We cannot keep a large lag as the device could be out of range for days. We cannot run an individual query for each device as the number of devices is high.
Would it be achievable using flatMapGroupsWithState? Or is this something that cannot be achieved with Spark Structured Streaming at all?
Upvotes: 3
Views: 1497
Reputation: 460
I think instead of watermarking by event timestamp (which could be lagging behind as you said), you could apply a watermark over the processing timestamp (i.e. the time when you process the data in your Spark job). I faced a very similar problem in a recent project I was working on and that's how I solved it.
Example:
val dfWithWatermark = df
.withColumn("processingTimestamp", current_timestamp())

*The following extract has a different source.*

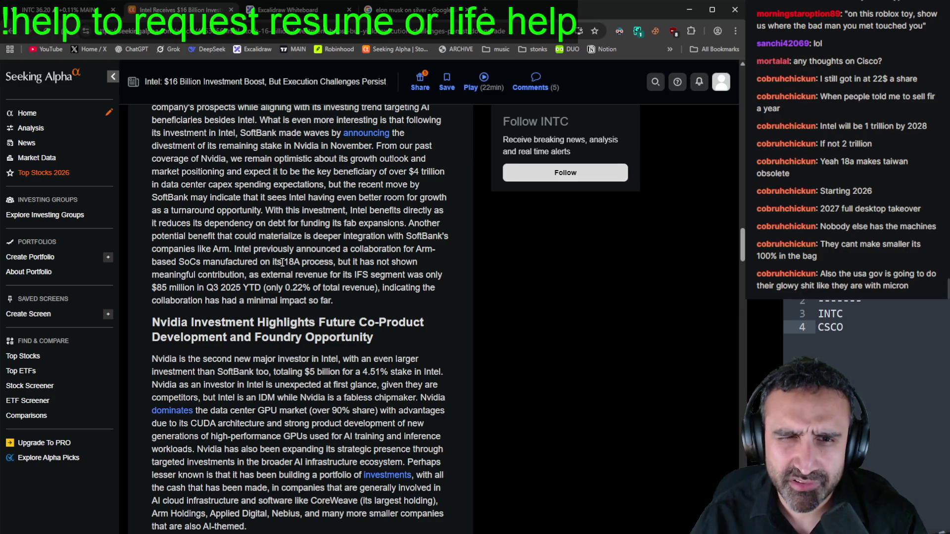
scroll(282, 262, up, 1)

.withWatermark("processingTimestamp", "1 day")
// ... use dfWithWatermark to do aggregations etc
This will keep a state over 1 day of your IoT data, no matter what the timestamp of the data is that you're receiving.
There are some limitations to this of course, for example if there are devices that send data in intervals larger than your watermark. But to figure out a solution for this you'd have to be more specific with your requirements.
By using flatMapGroupsWithState
you can be very specific with your state keeping, but I don't think it's really necessary in your case.
Edit: if you however decide to go with flatMapGroupsWithState
, you can use different timeouts per device group by calling state.setTimeoutDuration()
with different intervals, depending on the type of device you process. This way you can be very specific with the state keeping.
Upvotes: 3